Ueber die Einwirkung der Weizenkleie auf das
Stärkmehl; von H.
Mége-Mouriès.
Aus den Comptes rendus, Februar 1859, Nr.
9.
Mége-Mouriès, über die Einwirkung der
Weizenkleie auf das Stärkmehl.
Durch frühere VersuchePolyt. Journal Bd. CXLIV S. 209 und
273, Bd. CXLVIII S. 220. habe ich nachgewiesen, daß die dunkle Farbe des ordinären Weizenbrodes durch
Zersetzung eines Theiles der Mehlbestandtheile verursacht wird und daß diese
Zersetzung der doppelten Wirkung eines Ferments zuzuschreiben ist, welches ich
Cerealin genannt habe.
Seit einigen Jahren habe ich beobachtet, daß gewisse Membranen des Splintes und
Markes der Pflanzen durch ihre Anwesenheit Wirkungen auszuüben vermögen, die ganz
außer dem Bereich der gewöhnlichen chemischen Verwandtschaften liegen; andererseits
fand ich, daß es schwer hält, in größeren Quantitäten weißes Weizenbrod mit Kleie
gemischt herzustellen, selbst wenn man das Cerealin beseitigt hat, und ich mußte
daher vermuthen, daß die Membranen der Kleie während des Keimprocesses an der
Zersetzung der Mehlsubstanz mitwirken und daß sie dieses Vermögen selbst nach dem
Trocknen und Mahlen zum Theil beibehalten. Die Resultate weiterer Versuche haben
diese Voraussetzung bestätigt.
Um sich von dieser Thatsache zu überzeugen, nimmt man 100 Grm. Weizen, wäscht ihn,
weicht ihn einige Stunden in lauem Wasser, und läßt ihn wieder trocknen; sodann
mahlt man ihn gröblich auf einer kleinen Mühle, sondert Mehl und Grütze von der
Kleie ab, und gibt die Kleie auf die Mühle zurück, wo sie gequetscht wird, ohne
zerrieben zu werden. Man siebt alsdann, und wiederholt das Mahlen und Sieben
wenigstens sechsmal. Die erhaltene Kleie besteht dann aus den fünf Hüllen des
Weizenkorns und einigen noch anhängenden Spuren von Mehl.
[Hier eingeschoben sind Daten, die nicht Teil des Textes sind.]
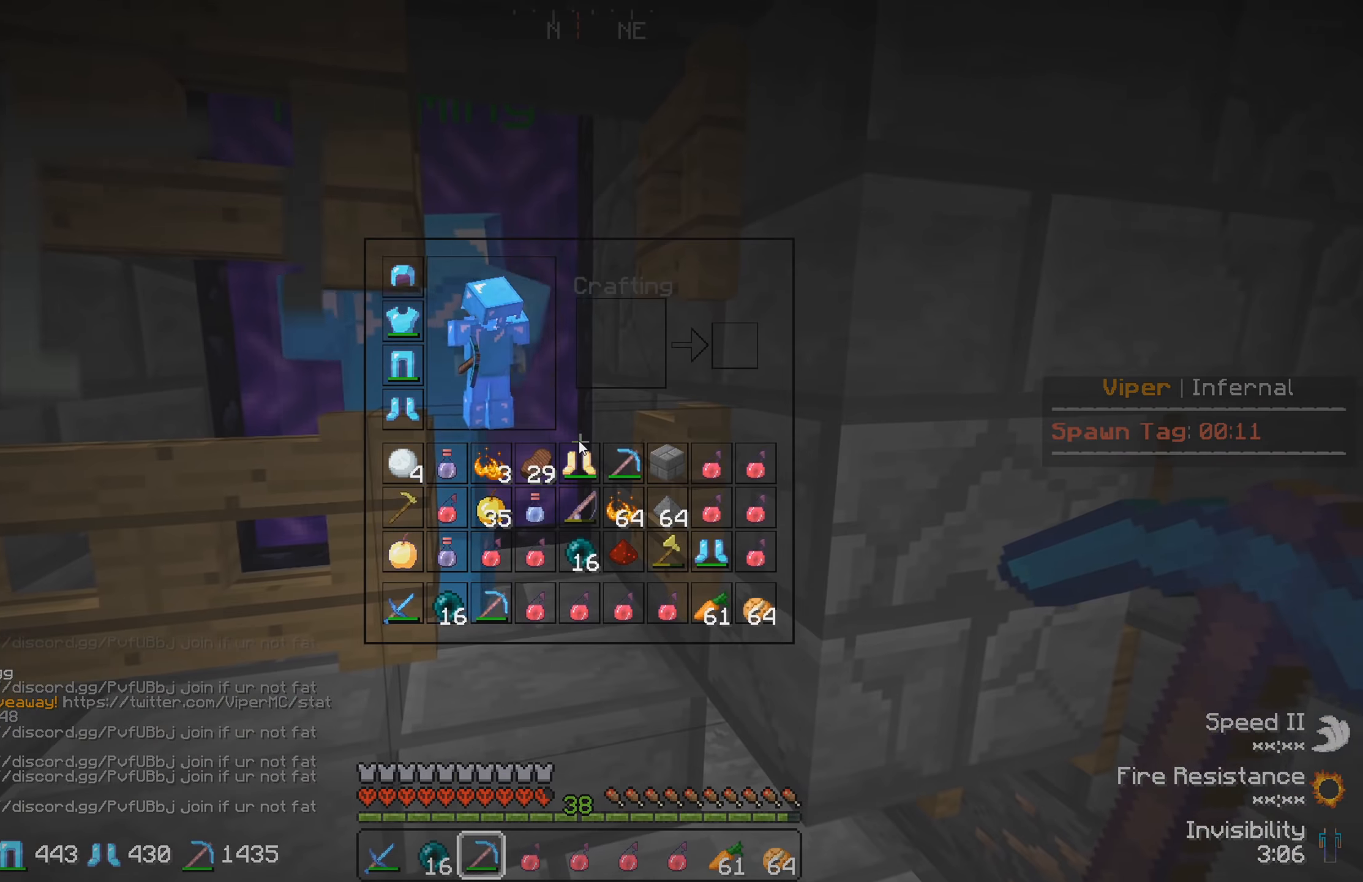
{"keys": ["w"], "events": [[233, "w", "down"]]}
Das Ganze der so erhaltenen Gewebe wiegt etwa 18 Grm.; man setzt 200 Grm. Wasser von
30° C. hinzu und preßt aus. Das ablausende Wasser enthält ein wenig Mehl,
lösliche und unlösliche eiweißartige Stoffe, und hauptsächlich Cerealin, welches
leicht daran kenntlich ist, daß es beim Zusammenbringen mit den schwächsten Säuren
niedergeschlagen wird, daß es zwischen 60 und 70° C. gerinnt und daß es
Stärkmehl in Traubenzucker und Dextrin verwandelt. Man filtrirt diese Flüssigkeit
und gibt sie in einen Glascylinder Nr. 1.
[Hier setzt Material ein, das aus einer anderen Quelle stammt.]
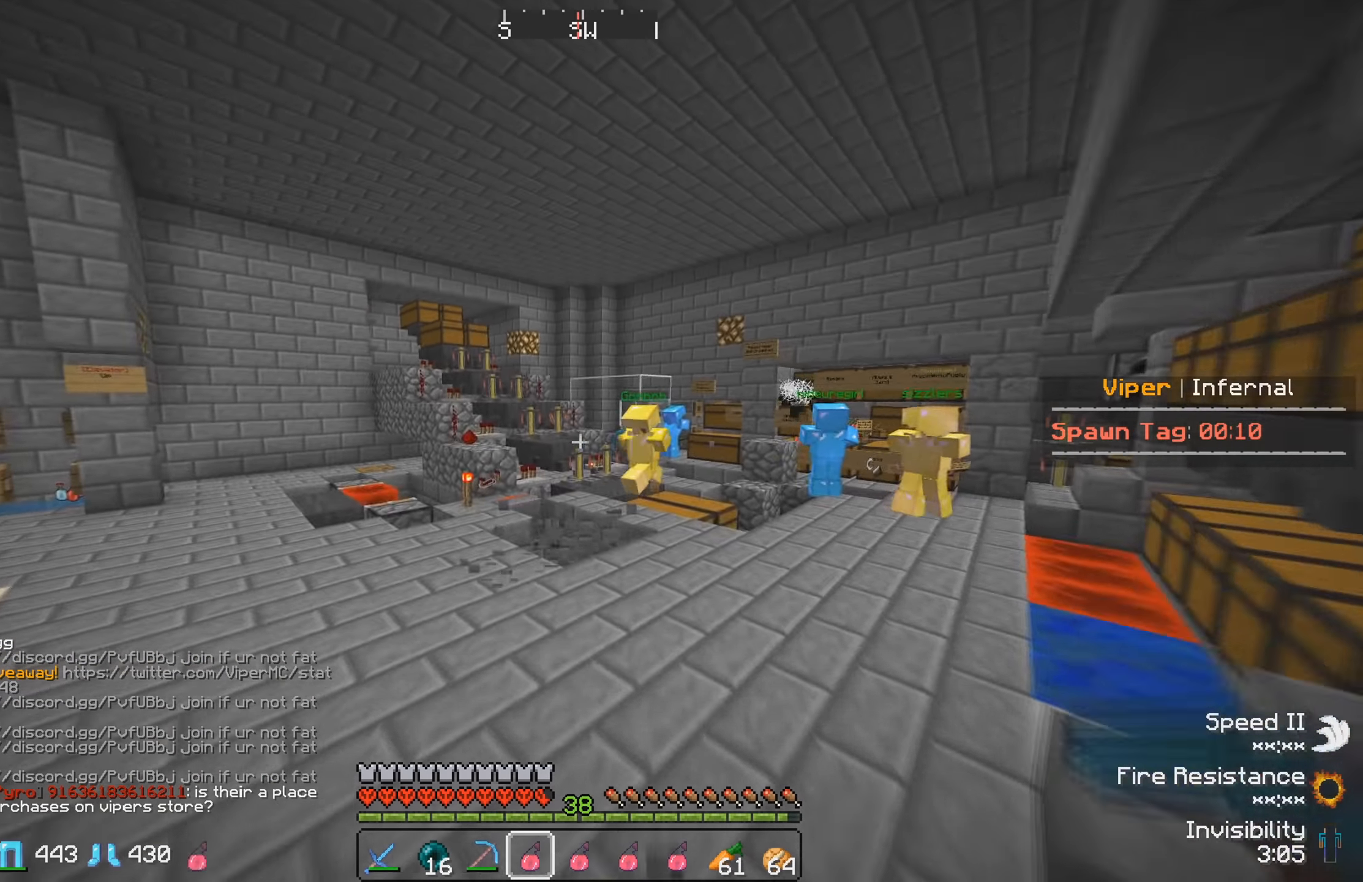
{"keys": ["w"], "events": []}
Man wäscht sodann die Kleie mit vielem Wasser aus, bis dasselbe klar abläuft; man
bringt hernach die aufgeschwollene Kleie unter die Presse, filtrirt die ausgepreßte
Flüssigkeit und hebt sie im Glascylinder Nr. 2 auf.
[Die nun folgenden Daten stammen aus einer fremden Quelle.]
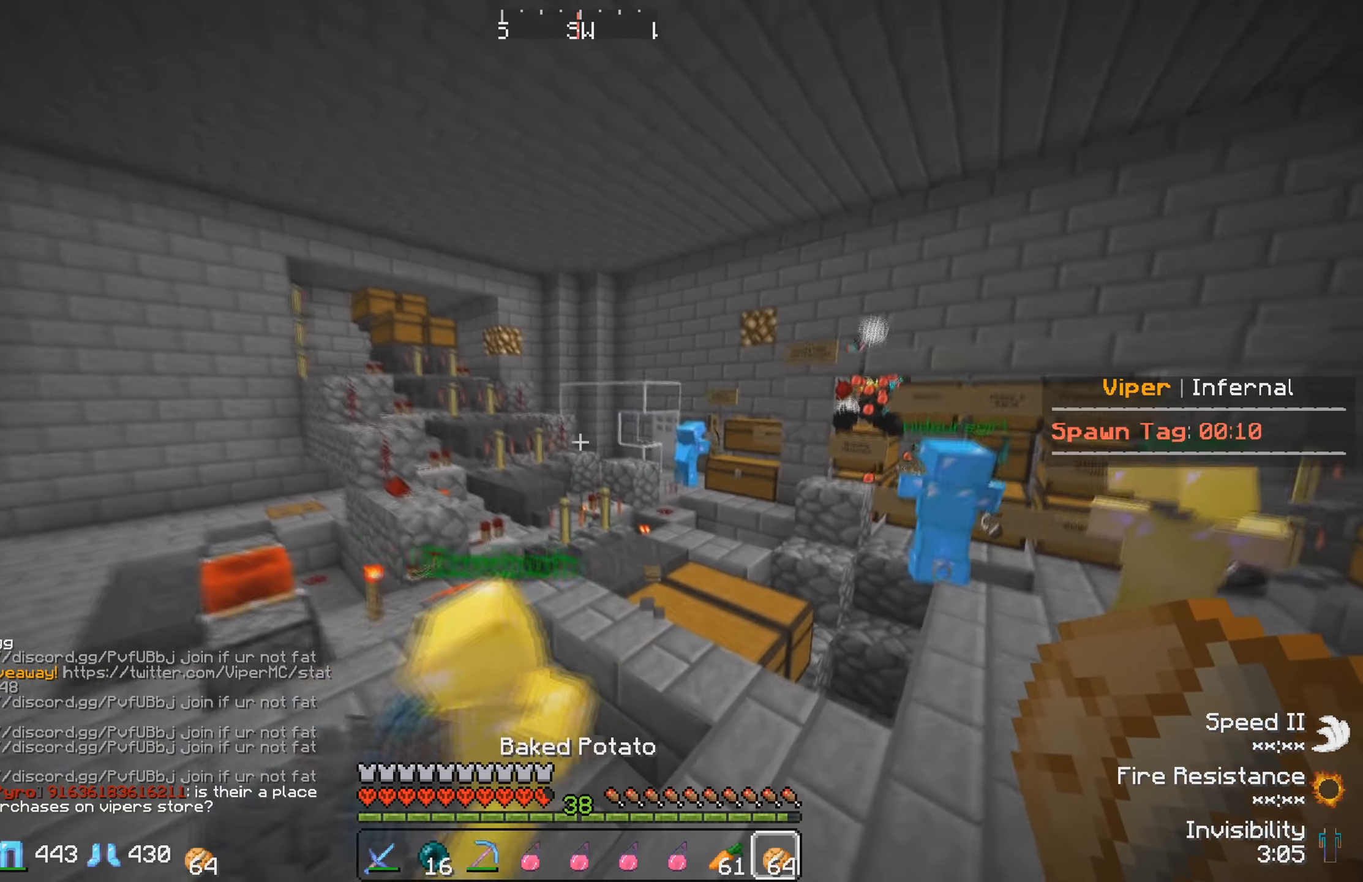
{"keys": ["w"], "events": []}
Die zurückbleibenden dünnen Kleieblättchen gibt man mit 50 Grm. warmem Wasser in
einen Glascylinder Nr. 3.
Einer jeden der drei Flüssigkeiten setzt man nun 100 Grm. Kleister aus 9 Theilen
Wasser und 1 Th. Stärke zu, bringt die Glascylinder in ein Wasserbad von 40°
C. und rührt alle Viertelstunden schwach um.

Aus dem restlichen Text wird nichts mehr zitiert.